Yang, who resides in St. Paul, was the featured speaker at the American Association of University Women’s annual tri-branch luncheon, which consisted of Owatonna, Faribault and Northfield.
“She speaks as well as she writes. Her writing is so beautiful, so lyrical,” said Mary Kaye Tillman, a member of the Owatonna AAUW who organized the speaker. “Her story, for the time that we’re in today, how timely, we have this person who was a refugee immigrant, an acclaimed author. It’s just wonderful.”
Yang, who attended the event with her husband, Aaron Hokanson, spoke with passion about her grandmother and her father, who both inspired her books “The Latehomecomer: A Hmong Family Memoir,” which was published in 2008, and “The Song Poet: A Memoir of My Father,” which was published in 2016, respectively,
Both books were read in the Owatonna AAUW’s morning and evening book clubs.
“I’m really happy to be here,” Yang said. “It’s such a beautiful space on such a beautiful day with a group of women I respect. Thank you for the work that you all do. For the path that you’ve taken in having me here.”
Yang was born in a refugee camp in Thailand after her family fled communist rule in Laos. Her family later moved to the U.S. and settled in Minnesota. After graduating from Carleton College in Northfield, she earned a master’s degree in creative nonfiction at Columbia University in New York.
During her presentation, Yang read excerpts from her books, including those about the death of her grandmother, who died five months before she graduated from college; the hardships her father faced working in a factory; and growing up in the projects of East St. Paul. She also talked about what it was like growing up in the U.S. as a refugee.
“The Song Poet: A Memoir of My Father” recounts the life of her father, Bee Yang, the song poet — a Hmong refugee in Minnesota, driven from the mountains of Laos by America’s secret war.

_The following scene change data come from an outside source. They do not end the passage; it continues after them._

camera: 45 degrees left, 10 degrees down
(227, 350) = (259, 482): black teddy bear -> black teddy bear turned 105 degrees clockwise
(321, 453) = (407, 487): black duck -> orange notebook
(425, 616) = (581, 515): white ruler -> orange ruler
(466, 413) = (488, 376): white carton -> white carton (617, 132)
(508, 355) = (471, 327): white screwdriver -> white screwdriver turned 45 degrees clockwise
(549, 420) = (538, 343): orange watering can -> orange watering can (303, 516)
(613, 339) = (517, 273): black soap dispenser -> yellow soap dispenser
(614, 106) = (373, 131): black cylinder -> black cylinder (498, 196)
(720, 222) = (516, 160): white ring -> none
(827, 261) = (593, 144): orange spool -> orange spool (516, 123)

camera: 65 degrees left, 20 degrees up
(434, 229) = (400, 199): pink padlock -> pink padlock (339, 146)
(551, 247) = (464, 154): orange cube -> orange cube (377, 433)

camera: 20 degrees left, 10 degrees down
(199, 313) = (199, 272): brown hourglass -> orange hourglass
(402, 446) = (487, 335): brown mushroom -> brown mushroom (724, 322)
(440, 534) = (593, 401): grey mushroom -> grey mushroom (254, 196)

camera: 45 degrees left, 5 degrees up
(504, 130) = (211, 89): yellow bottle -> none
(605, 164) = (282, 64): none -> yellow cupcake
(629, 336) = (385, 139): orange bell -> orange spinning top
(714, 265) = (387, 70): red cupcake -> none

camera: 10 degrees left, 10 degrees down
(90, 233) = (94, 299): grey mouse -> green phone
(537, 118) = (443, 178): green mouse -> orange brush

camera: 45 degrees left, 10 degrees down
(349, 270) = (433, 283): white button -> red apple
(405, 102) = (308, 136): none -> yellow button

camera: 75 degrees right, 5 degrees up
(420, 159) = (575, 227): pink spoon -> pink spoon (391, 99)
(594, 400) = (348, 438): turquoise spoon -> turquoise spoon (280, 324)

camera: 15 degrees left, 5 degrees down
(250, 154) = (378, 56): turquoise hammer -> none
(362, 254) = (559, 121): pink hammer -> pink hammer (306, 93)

Throughout much of her life, Yang’s father has composed and sung poems about life, politics, history, family and love, and she transcribed his songs into writing.
“My dad said, ‘Nobody wants to read a book about a man like me,’” she said recalling a conversation with her father before she started writing her second book. “My daddy loves Barack Obama. He says, ‘In a world where there are men like Barack Obama with books written by themselves, nobody wants to read a book about a man like me, and so my second book was born.”
Yang said with the publishing of her book “The Song Poet,” her father’s stories are now heard.
“We do not have to be powerful people to have such powerful lives because the lives that we’ve lived have lessons to teach a bigger world because most of the world is built on the shoulders and backs of men like my father,” she said.
Yang’s first book received the 2009 Minnesota Book Award, and her second book has been honored as a finalist for the National Book Critics Circle Award and the Minnesota Book Awards. It was also named the best memoir of 2016 by the Library Journal.
After her presentation, individuals were invited to purchase a copy of Yang’s books or her father’s CD or have their copies autographed, and as many left, they praised her for her writing and her speaking.
The AAUW is a non-profit that advances equity for women and girls through advocacy, education and research.